Di Thailand, bulan Rosario bisa mengalahkan Misa hari Minggu. Ada banyak fakta yang membuktikannya. Memang antara keduanya tidak ada persaingan. Kalau bersaing menjadi orang beriman, bisa saja.
Gereja kami selalu penuh tiap malam. Saat berdoa Rosario. Sudah lebih dari 10 hari, kami berdoa bersama Bunda Maria. Antusias umat cukup tinggi. Saya selalu menghitung jumlah yang datang. Sampai sekarang minimal 80-an orang. Maksimalnya bisa sampai 120-an. Jumlah ini memang kecil dibanding Misa hari Minggu, yang sampai 400-an orang. Tapi, itukan hanya sekali seminggu. Meski doanya tiap malam, umat tidak pernah merasa bosan. Ada wajah-wajah yang selalu hadir. Kesetiaan rupanya menjadi pelajaran penting di bulan ini. Boleh jadi mereka juga belajar dari kesetiaan Bunda Maria.
Tak terhitung jumlahnya pengalaman di mana iman Maria diuji. Mulai dari kabar malaikat Gabriel bahwa Maria akan mengandung dari Roh Kudus. Tapi tak terhitung pula kesetiaan Maria menjadi makin kuat. Tak sekali pun Maria tergoda untuk menolak arahan malaikat. Maria memang adalah ibu dari kesetiaan. Bersama Maria, semoga kita juga menjadi orang Katolik yang setia pada iman dan kepercayaan.
Menjadi setia memang adalah tantangan dalam beriman Katolik. Meski ajarannya sangat ketat soal ini, misalnya dalam hal perkawinan, toh ada juga pasangan yang tidak setia. Bahkan ada pasangan Katolik yang karena satu dan lain hal mengingkari kesetiaan yang dijanjikan itu. Ini tentu amat menodai pasangan yang setia bahkan sampai merayakan pesta perak dan emas perkawinan. Atau juga para Romo yang merayakan pesta emas tahbisan. Ini adalah contoh kita dalam hal kesetiaan.
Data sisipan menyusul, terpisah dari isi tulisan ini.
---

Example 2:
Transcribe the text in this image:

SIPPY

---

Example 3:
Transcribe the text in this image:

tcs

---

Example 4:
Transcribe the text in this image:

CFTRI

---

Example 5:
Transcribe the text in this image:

Di Thailand, tantangan kesetiaan itu makin besar. Kecenderungan untuk menengok agama Buddha amat besar. Tak jarang, mereka enggan bergabung dengan agama Katolik karena ketatnya ajaran kesetiaan ini. Tidak semua memang membenci ajaran kesetiaan. Ada yang justru memuji sampai menjatuhkan pilihan untuk menjadi Katolik karena kesetiaan ini. Kesetiaan rupanya bak pedang bermata dua. Meski pada prinsipnya, kesetiaan itu adalah nilai yang harus diperjuangkan. Tidak ada kandungan ajaran positif di dalamnya. Toh, ada juga yang membenci kesetiaan karena nafsu untuk tidak setia.
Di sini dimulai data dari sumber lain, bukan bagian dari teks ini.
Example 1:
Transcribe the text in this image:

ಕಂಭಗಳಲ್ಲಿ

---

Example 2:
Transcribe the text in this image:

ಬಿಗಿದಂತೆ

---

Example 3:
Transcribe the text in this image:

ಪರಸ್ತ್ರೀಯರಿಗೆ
Di hadapan Maria, Bunda yang setia, kesetiaan itu seolah-olah hidup kembali. Umat Katolik dari paroki kami mulai bangun dari tidur panjangnya. Tiap malam, wajah-wajah lama bermunculan. Sudah lama mereka tidak melihat gereja. Di bulan ini, Bunda Maria seolah-olah menarik mereka ke gereja. Mereka boleh tidak setia pada gereja, tapi di depan Bunda Maria mereka akhirnya takluk juga.
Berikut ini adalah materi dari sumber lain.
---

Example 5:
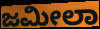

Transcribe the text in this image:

ಜಮೀಲಾ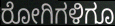
ರೋಗಿಗಳಿಗೂ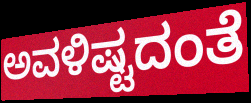
ಅವಳಿಷ್ಟದಂತೆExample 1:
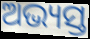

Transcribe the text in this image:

ଅଭ୍ୟସ୍ତ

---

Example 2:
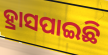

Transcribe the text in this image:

ହ୍ରାସପାଇଛି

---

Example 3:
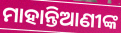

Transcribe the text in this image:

ମାହାନ୍ତିଆଣୀଙ୍କ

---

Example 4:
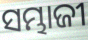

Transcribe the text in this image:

ସମ୍ଭାଜୀ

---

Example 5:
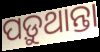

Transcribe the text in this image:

ପଡ଼ୁଥାନ୍ତା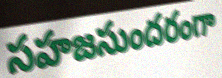
సహజసుందరంగాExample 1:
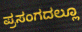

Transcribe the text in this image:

ಪ್ರಸಂಗದಲ್ಲೂ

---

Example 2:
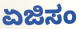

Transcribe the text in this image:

ಏಜಿಸಂ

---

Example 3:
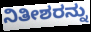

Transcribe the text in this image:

ನಿತೀಶರನ್ನು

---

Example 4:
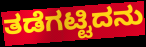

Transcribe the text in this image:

ತಡೆಗಟ್ಟಿದನು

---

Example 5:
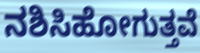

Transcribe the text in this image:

ನಶಿಸಿಹೋಗುತ್ತವೆ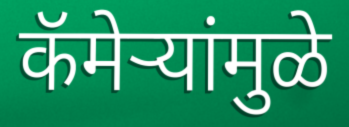
कॅमेऱ्यांमुळेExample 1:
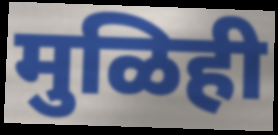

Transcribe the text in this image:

मुळिही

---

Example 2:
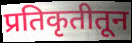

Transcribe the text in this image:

Rasa terima kasih kami sampaikan pada sang Bunda. Karena dia, umat kami kembali ke rumah Allah. Di hadapan ketidaksetiaan umatnya, Bunda Maria membantu memulihkan rahmat kesetiaan itu. Orang-orang Thailand tentu tunduk pada pemerintah dan kerajaan, tapi tidak tunduk (secara total) pada agama. Paling tidak jika kita amati bagaimana umat beragama menghidupi nilai-nilai keagamaan. Orang Buddha misalnya masih tidak setia pada ajaran Buddha. Mereka memang menghormati dan memberi sedekah pada para Bhiksu yang turun di jalan-jalan tiap pagi. Tapi, mereka lupa bahwa kemabukan karena minuman beralkohol juga adalah bentuk ketidaksetiaan pada ajaran agama. Demikian juga dengan orang-orang Katolik yang kadang-kadang lebih mendewakan para Romo daripada menghayati iman personal kepada Allah.
Di hadapan Bunda Maria, kami ingin mempersembahkan ketidaksetiaan kami ini. Mungkin tidak elok dipandang, ketidaksetiaan kok dipersembahkan pada Bunda Maria. Tapi, inilah kami dengan kerapuhan yang terang-terangan kami alami dan kami hidupi. Bersama Bunda yang setia, semoga kami pun tunduk dan takluk pada ajakan Bunda Maria, untuk menjadi pribadi yang setia. Ya Bunda, tariklah kami pada kakimu yang setia menggendong Yesus Putra Allah selama dalam kandunganmu.